Между тем тот, кого мы знаем как рядового Камышку, уже выбрался из толпы и зашагал к окраине лагеря. Там, в неглубоком распадке между двух раскисших холмов, горел костерок. У костерка сидели двое. Один был лыс, в кургузом пиджачке и с бородой клинышком. Огромный и крутой его лоб так и навевал мысли о ровно пропеченном колобе. Второй, тощий, с блестящими стеклышками пенсне и острым лицом, нервно поводил носом. Рыжие волосы его намокли и прилипли ко лбу неровной челочкой. Имя человека было Ганс, хотя имя-то как раз и было в нем самым неважным. На костре кипел котелок, и тянуло оттуда вареной рыбой, луком и лавровым листом.

— Рыбачили?

Появившийся из темноты Камышка присел на корточки у костра и протянул ладони к огню. Ганс при этом нервно дернулся, а Лысый подвинулся, освобождая место.

— А то как же.

— Говорят, в дождь не клюет…

Лысый улыбнулся по-доброму.

— В дождь-то как раз самый клев и есть. Это рыбаки ленивы. Рыба же не дура: воду сечет дождем, а ей кажется, что мошкара сыпется. Вот она к самой поверхности и выходит. Тут ты ее подцепи и, главное, держи удочку крепче.

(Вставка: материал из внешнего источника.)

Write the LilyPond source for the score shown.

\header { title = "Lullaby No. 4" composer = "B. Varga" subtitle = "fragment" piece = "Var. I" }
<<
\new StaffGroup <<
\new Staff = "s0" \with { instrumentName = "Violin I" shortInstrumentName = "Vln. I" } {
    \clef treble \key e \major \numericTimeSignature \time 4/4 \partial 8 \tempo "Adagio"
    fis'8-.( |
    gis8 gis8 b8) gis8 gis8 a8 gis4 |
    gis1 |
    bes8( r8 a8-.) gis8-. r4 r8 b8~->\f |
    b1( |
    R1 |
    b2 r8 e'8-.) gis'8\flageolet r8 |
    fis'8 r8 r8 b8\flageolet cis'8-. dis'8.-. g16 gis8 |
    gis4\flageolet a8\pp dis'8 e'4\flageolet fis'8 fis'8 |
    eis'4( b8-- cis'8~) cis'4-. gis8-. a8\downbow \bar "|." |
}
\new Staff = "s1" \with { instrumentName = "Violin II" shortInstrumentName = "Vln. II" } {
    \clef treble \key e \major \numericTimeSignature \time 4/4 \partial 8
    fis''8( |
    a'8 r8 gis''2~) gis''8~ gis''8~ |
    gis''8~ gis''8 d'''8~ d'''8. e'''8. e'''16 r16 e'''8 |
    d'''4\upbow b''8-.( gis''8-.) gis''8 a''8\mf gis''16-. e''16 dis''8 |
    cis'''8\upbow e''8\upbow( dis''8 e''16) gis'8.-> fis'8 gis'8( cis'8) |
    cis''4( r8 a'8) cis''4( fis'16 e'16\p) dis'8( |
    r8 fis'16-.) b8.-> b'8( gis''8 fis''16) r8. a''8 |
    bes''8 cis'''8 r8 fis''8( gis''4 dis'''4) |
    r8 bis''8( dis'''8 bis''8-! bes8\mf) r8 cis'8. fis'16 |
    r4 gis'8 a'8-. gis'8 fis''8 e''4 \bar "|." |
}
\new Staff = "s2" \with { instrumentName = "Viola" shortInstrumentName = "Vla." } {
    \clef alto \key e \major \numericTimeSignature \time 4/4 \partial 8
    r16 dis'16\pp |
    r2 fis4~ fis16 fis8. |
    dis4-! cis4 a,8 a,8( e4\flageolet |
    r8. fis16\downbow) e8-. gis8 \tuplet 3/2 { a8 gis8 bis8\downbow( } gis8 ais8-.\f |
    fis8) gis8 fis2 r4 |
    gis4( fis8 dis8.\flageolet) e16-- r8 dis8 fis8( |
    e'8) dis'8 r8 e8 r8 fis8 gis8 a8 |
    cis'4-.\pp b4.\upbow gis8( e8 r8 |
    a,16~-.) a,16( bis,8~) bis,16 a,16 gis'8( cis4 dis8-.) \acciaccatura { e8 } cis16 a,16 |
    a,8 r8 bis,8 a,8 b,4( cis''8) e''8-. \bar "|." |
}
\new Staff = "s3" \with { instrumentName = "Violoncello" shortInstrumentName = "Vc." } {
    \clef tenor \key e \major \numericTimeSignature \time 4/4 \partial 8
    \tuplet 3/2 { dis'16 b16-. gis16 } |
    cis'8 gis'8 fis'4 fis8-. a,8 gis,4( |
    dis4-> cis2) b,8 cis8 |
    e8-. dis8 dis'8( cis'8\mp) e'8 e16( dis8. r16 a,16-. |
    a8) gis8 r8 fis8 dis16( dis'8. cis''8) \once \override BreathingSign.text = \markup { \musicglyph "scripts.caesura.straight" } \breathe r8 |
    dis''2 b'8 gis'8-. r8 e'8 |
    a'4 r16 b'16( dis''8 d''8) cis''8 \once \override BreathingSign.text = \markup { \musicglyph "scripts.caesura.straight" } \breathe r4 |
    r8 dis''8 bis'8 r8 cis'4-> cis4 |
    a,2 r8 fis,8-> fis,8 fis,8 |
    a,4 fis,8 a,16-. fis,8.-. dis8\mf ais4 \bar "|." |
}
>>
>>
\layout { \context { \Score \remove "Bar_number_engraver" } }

Лысый вытащил из кармана тряпицу, сыпанул в котелок соли. Потом обстоятельно порылся в полевом ранце и разложил на все той же тряпице ломти ржаного хлеба, шматочки сала, вязку усатого зеленого лука и крепенький, в пупырышках огурец. Вытянул из-за голенища ложку, зачерпнул варева, подул.

— В самый раз.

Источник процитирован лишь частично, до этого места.